Burma Army to Remove Landmines in Karen State

By Lawi Weng & Nan Lwin Hnin Pwint 8 May 2017

The Burma Army will remove landmines in Karen State following an agreement with the Karen National Union (KNU), according to Col Wunna Aung, spokesperson for the Burma Army and member of the Joint Ceasefire Monitoring Committee (JMC).

After the KNU and the JMC discussed the military codes of conduct for the project at a three-day meeting in Rangoon last week, Col Wunna Aung said on Friday “both sides want mines to be cleared, but we will need to build trust.”
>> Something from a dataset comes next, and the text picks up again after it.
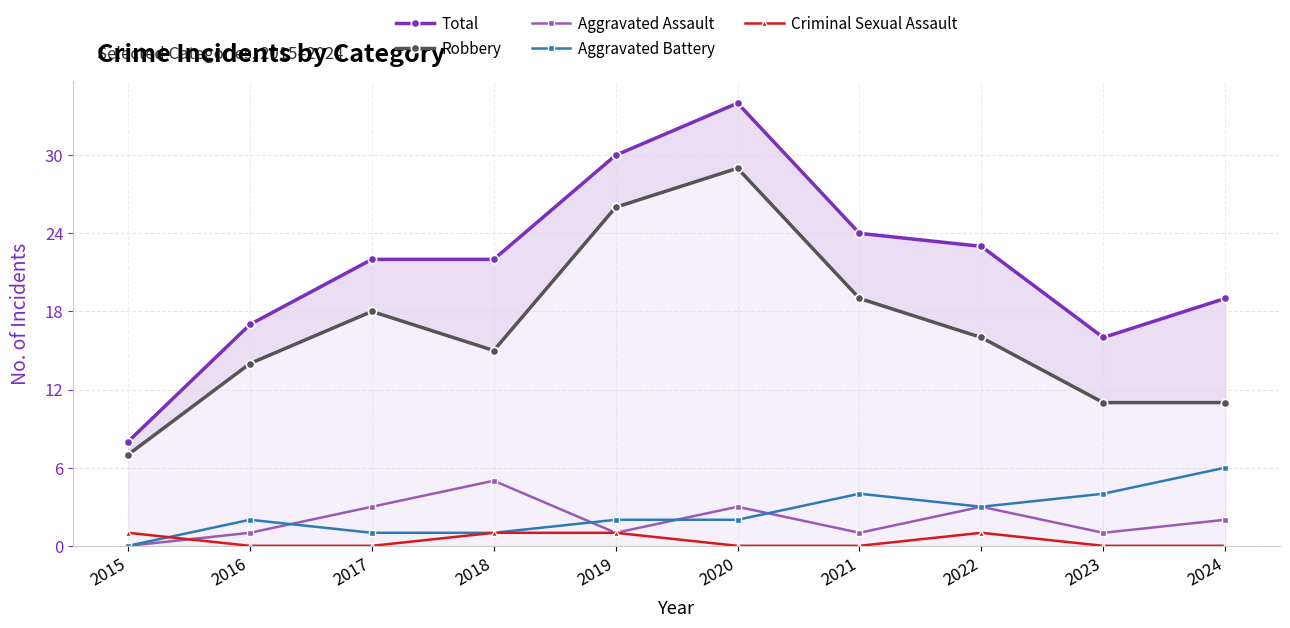

List the series in order of their peak value, lowest first.

Criminal Sexual Assault, Aggravated Assault, Aggravated Battery, Robbery, Total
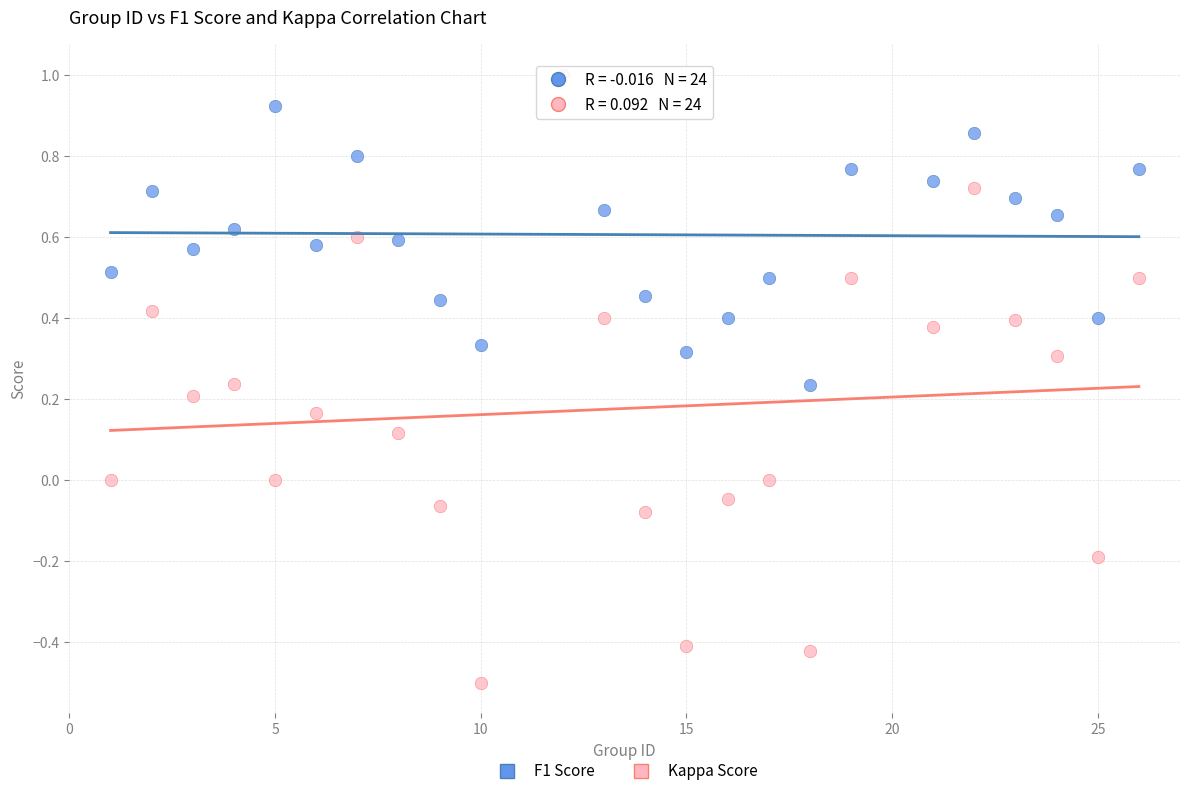

What are all the series names shown in the legend?

F1 Score, Kappa Score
A timescale for the operations had not yet been decided, he said, though demining in ethnic Karen conflict areas was part of the nationwide ceasefire agreement (NCA) signed by the Burma Army and the KNU’s armed wing the Karen National Liberation Army (KNLA) in 2015.

“Demining is for the people; we will demine near public roads and schools,” he said, adding that the Burma Army had agreed not to demine near KNLA bases but that exact locations had not yet been agreed.
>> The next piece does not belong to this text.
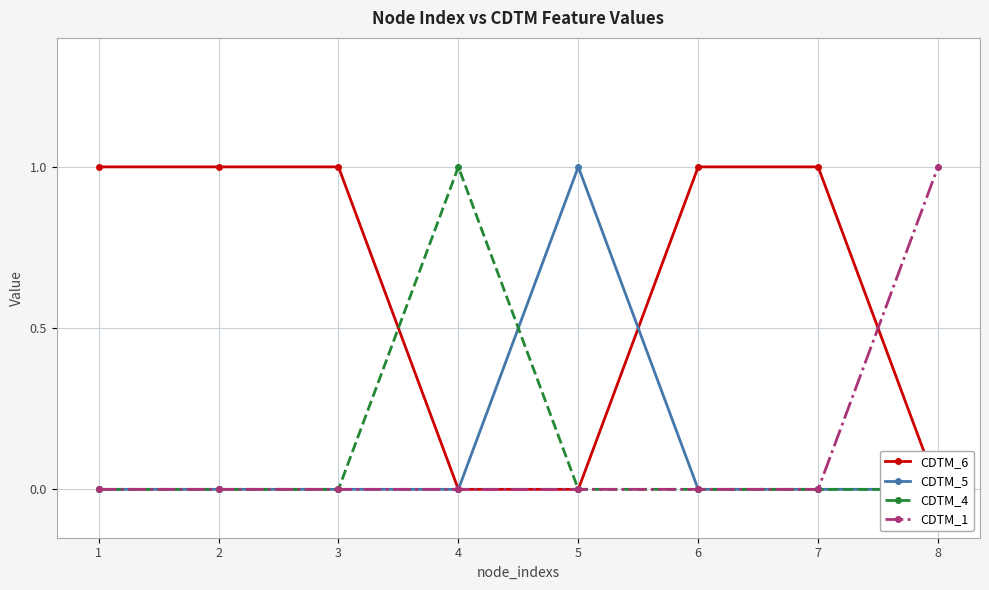

The CDTM_5 series shows 0 at 4. True or false?

True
“If the international community will provide technical assistance, the Tatmadaw [Burma Army] will undertake the operations,” he said.

According to Col Wunna Aung there are three areas in the country with landmines—in Karen and Shan states and Bago Division. The Burma Army will eventually demine all of these areas, he said.

Contrary to Col Wunna Aung’s Friday suggestion that many of the landmines to be removed were placed by ethnic armed groups, KNU vice chairperson Kwe Htoo Win told The Irrawaddy that his group only placed landmines in conflict areas, not in areas used by the public.

Negotiating Burma Army movement in KNU-controlled areas would need to be handled delicately, he said.

Kwe Htoo Win said the process will take time and that the public needed to be educated about the demining project before it was launched.

Saw Alex Htoo, a CSO leader in Karen State, said demining at the current time would “too early and premature.” While demining might appeal “on the surface,” he said, deeper political issues need to be explored so that such activities can be successful.

“Firstly, [the Tatmadaw] needs to solve the military code of conduct. Secondly, they need to establish borders for their controlled territory,” he said. “It seems to me that the Tatmadaw jumped steps. While they could not solve these first two points, they jumped to another step.”

“I do not see that the Tatmadaw has genuine concern for this project. Their actions may cause problems,” he added.